| 文档正文 |
* * *
利用傅立叶变换研究铜双晶纳米线的断裂行为

Breaking Behavior of a Bicrystal Copper Nanowire Studied Using a Fourier Transformation Method

利用超大规模分子动力学模拟程序研究了[111]襓[110]双晶铜纳米线的拉伸断裂行为.针对样品的周期性结构,开发了离散傅立叶变换进行晶体特征分析的技术.通过转换实空间的原子密度分布函数,得到振幅-频率图和归一化的长轴原子密度分布图.这两种处理方法提供了晶体取向和结晶状态的信息,其中振幅-频率图适合描述大范围的晶体特征,而归一化长轴的原子密度分布则反映了局部的细节.利用该方法,考察了不同拉伸时刻[111]襓[110]双晶铜材料的晶体取向和结晶状态.在拉伸过程中,从振幅-频率图可以观察到4.78nm-1处的[111]特征峰和7.81nm-1处的[110]特征峰发生了低频移动和峰形变宽的现象;同时在断裂时刻观察到了5.50nm-1处的[100]特征峰.证明[111]襓[110]铜双晶纳米线在拉伸形变过程中发生了界面融合,同时界面层原子向[100]晶向的转变,最终导致了双晶纳米线在[111]晶向一侧断裂.傅立叶变换晶体分析技术在纳米材料和器件的研究中可以发挥积极的作用.
* * *
| 所给条目 |

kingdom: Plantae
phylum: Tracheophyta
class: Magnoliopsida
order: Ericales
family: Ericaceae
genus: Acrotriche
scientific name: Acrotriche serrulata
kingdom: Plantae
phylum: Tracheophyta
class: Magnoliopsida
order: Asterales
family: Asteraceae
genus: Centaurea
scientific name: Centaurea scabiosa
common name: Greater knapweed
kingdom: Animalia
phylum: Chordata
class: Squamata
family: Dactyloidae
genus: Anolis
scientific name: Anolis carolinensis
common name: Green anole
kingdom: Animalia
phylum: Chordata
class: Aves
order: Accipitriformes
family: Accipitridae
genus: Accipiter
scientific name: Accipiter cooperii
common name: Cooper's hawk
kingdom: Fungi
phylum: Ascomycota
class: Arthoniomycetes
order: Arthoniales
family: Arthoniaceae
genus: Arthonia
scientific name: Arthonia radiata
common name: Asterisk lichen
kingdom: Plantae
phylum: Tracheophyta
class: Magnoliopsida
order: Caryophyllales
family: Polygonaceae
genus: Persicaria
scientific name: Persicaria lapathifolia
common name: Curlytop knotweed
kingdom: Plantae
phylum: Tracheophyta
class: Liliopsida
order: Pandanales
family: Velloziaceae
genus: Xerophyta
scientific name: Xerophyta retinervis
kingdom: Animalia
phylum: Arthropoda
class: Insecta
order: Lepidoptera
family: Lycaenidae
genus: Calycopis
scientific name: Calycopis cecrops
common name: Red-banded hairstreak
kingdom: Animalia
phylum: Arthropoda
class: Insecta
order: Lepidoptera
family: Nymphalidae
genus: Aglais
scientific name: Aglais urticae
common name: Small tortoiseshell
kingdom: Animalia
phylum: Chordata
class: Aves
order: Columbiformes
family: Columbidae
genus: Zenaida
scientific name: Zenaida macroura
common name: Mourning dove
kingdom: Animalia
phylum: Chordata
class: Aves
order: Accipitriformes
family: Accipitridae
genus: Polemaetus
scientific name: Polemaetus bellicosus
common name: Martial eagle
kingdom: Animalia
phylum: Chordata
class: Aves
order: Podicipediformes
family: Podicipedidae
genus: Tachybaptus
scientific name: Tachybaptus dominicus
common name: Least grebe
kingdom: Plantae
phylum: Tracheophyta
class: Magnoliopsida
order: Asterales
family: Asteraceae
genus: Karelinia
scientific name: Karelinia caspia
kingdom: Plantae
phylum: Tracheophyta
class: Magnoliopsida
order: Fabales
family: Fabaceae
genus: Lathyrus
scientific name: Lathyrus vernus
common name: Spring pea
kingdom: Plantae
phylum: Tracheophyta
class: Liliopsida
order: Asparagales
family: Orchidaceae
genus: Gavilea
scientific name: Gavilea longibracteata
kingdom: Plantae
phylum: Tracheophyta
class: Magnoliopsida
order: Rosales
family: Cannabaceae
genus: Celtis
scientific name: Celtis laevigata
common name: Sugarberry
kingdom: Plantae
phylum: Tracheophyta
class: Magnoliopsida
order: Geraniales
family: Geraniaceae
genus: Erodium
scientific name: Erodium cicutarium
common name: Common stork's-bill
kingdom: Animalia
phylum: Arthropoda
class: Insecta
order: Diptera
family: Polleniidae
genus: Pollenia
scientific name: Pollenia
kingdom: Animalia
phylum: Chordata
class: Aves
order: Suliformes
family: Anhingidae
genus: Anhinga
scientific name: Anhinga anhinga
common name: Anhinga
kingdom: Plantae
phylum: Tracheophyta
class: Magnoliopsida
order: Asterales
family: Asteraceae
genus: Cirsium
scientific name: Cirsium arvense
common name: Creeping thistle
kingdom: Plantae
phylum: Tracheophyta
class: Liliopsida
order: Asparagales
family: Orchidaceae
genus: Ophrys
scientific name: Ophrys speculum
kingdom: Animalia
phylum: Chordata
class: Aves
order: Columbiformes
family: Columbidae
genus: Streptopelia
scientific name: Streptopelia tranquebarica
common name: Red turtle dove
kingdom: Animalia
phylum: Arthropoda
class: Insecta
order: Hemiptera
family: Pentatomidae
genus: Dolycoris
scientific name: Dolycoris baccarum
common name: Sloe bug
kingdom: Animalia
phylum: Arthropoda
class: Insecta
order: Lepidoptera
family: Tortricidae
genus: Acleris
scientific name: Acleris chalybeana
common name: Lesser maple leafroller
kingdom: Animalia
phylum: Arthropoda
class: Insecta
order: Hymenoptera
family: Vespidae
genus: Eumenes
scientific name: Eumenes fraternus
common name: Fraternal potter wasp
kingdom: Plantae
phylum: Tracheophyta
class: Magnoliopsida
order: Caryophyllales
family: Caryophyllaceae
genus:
* * *
| 任务列表 |
a - 请把正文中从“Breaking Behavior of”一直到“的研究中可以发挥积极的作用.”的全部文字原样抄写下来。
b - 根据正文回答：
(i) 研究拉伸断裂行为时用的是什么程序？
(ii) 断裂时刻在振幅-频率图中观察到的[100]特征峰位于多少nm-1处？
(iii) 双晶纳米线最终在哪一侧断裂？
这些条目用不到，可以不看。

| 各题答案 |
a -
Breaking Behavior of a Bicrystal Copper Nanowire Studied Using a Fourier Transformation Method

利用超大规模分子动力学模拟程序研究了[111]襓[110]双晶铜纳米线的拉伸断裂行为.针对样品的周期性结构,开发了离散傅立叶变换进行晶体特征分析的技术.通过转换实空间的原子密度分布函数,得到振幅-频率图和归一化的长轴原子密度分布图.这两种处理方法提供了晶体取向和结晶状态的信息,其中振幅-频率图适合描述大范围的晶体特征,而归一化长轴的原子密度分布则反映了局部的细节.利用该方法,考察了不同拉伸时刻[111]襓[110]双晶铜材料的晶体取向和结晶状态.在拉伸过程中,从振幅-频率图可以观察到4.78nm-1处的[111]特征峰和7.81nm-1处的[110]特征峰发生了低频移动和峰形变宽的现象;同时在断裂时刻观察到了5.50nm-1处的[100]特征峰.证明[111]襓[110]铜双晶纳米线在拉伸形变过程中发生了界面融合,同时界面层原子向[100]晶向的转变,最终导致了双晶纳米线在[111]晶向一侧断裂.傅立叶变换晶体分析技术在纳米材料和器件的研究中可以发挥积极的作用.

b -
(i) 超大规模分子动力学模拟程序。
(ii) 5.50nm-1处。
(iii) [111]晶向一侧。